The reference given above is only six months old. “Catalyn” with “V-P Phosphade” has been successfully used for cataract for three years: antineuritic effect is no doubt wrapped up in a calcium reaction.
It will be here noted that Vitamins A, C, D, F and G (probably also E) are concerned with some phase of calcium metabolism. A, causing by its absence kidney stones, C, being responsible among other things for the proper health of bone and teeth, D, ditto, but of less importance, F, being an agent that increases the diffusibility of calcium, making it available to the muscle and nerve functions, while G deficiency results in morbid soft tissue deposits of calcium. Only Vitamin B is omitted from this category, probably because of our present ignorance, as its antineuritic effect is no doubt wrapped up in a calcium reaction.

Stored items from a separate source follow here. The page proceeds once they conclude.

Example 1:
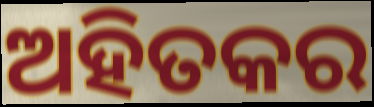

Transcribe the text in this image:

ଅହିତକର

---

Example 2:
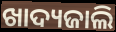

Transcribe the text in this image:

ଖାଦ୍ୟଜାଲି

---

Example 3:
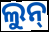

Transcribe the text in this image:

ଲୁନ୍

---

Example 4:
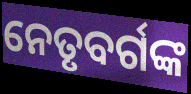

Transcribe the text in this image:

ନେତୃବର୍ଗଙ୍କ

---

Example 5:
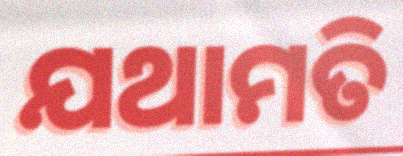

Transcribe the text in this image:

ଯଥାମତିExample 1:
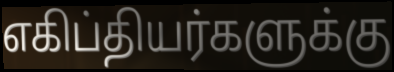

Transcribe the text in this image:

எகிப்தியர்களுக்கு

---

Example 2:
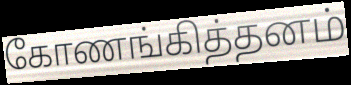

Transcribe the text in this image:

கோணங்கித்தனம்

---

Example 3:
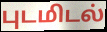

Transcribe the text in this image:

புடமிடல்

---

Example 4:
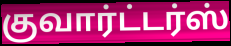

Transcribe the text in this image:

குவார்ட்டர்ஸ்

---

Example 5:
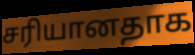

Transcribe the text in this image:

சரியானதாகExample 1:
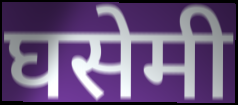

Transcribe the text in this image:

घसेमी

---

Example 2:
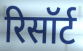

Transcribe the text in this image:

रिसॉर्ट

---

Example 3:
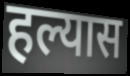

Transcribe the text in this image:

हल्यास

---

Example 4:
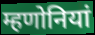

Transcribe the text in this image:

म्हणोनियां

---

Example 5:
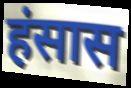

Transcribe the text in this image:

हंसास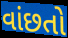
વાંછતો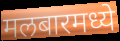
मलबारमध्ये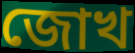
জোখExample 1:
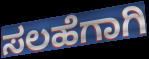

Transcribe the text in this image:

ಸಲಹೆಗಾಗಿ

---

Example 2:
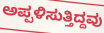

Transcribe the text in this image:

ಅಪ್ಪಳಿಸುತ್ತಿದ್ದವು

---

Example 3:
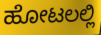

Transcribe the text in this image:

ಹೋಟಲಲ್ಲಿ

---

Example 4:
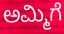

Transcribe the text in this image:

ಅಮ್ಮಿಗೆ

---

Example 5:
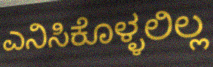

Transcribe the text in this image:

ಎನಿಸಿಕೊಳ್ಳಲಿಲ್ಲ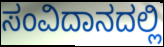
ಸಂವಿದಾನದಲ್ಲಿ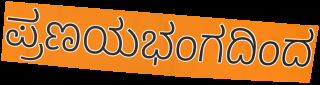
ಪ್ರಣಯಭಂಗದಿಂದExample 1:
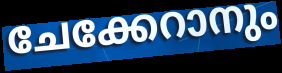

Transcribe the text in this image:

ചേക്കേറാനും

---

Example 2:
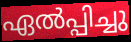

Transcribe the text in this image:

ഏൽപ്പിച്ചു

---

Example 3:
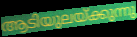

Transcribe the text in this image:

ആടിയുലയ്ക്കുന്നു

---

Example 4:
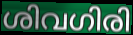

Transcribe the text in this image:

ശിവഗിരി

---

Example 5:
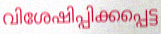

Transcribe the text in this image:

വിശേഷിപ്പിക്കപ്പെട്ടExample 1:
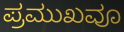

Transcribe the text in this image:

ಪ್ರಮುಖವೂ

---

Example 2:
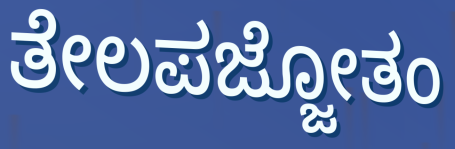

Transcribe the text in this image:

ತೇಲಪಜ್ಜೋತಂ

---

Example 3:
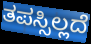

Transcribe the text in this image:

ತಪಸ್ಸಿಲ್ಲದೆ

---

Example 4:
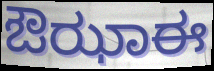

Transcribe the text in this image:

ಔಝಾಈ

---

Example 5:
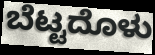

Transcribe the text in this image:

ಬೆಟ್ಟದೊಳುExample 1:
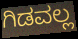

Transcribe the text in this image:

ಗಿಡವಲ್ಲ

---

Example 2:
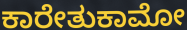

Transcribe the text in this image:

Some day the sciences of vitamin therapy and endocrinology will be established as secondary to the study of the biochemical reactions of the alkali metal salts, with calcium as the major factor. The problems of old age itself are matters of calcium metabolism, in all probability, and most of the symptoms of senility are due to direct changes in calcium metabolism because of hormonic and vitamin deficiencies.
Why is Vitamin G deficiency more productive of its specific reaction in old age? Because the vitamins act as nutritive agents for the endocrines and as age progresses, the endocrine organs become less efficient. More of the nutritional materials may be required to maintain the function.
This hypothesis applies to Vitamins B, C and E as well. In children, Vitamins A and D are required in relatively higher amounts, somewhat less in later years.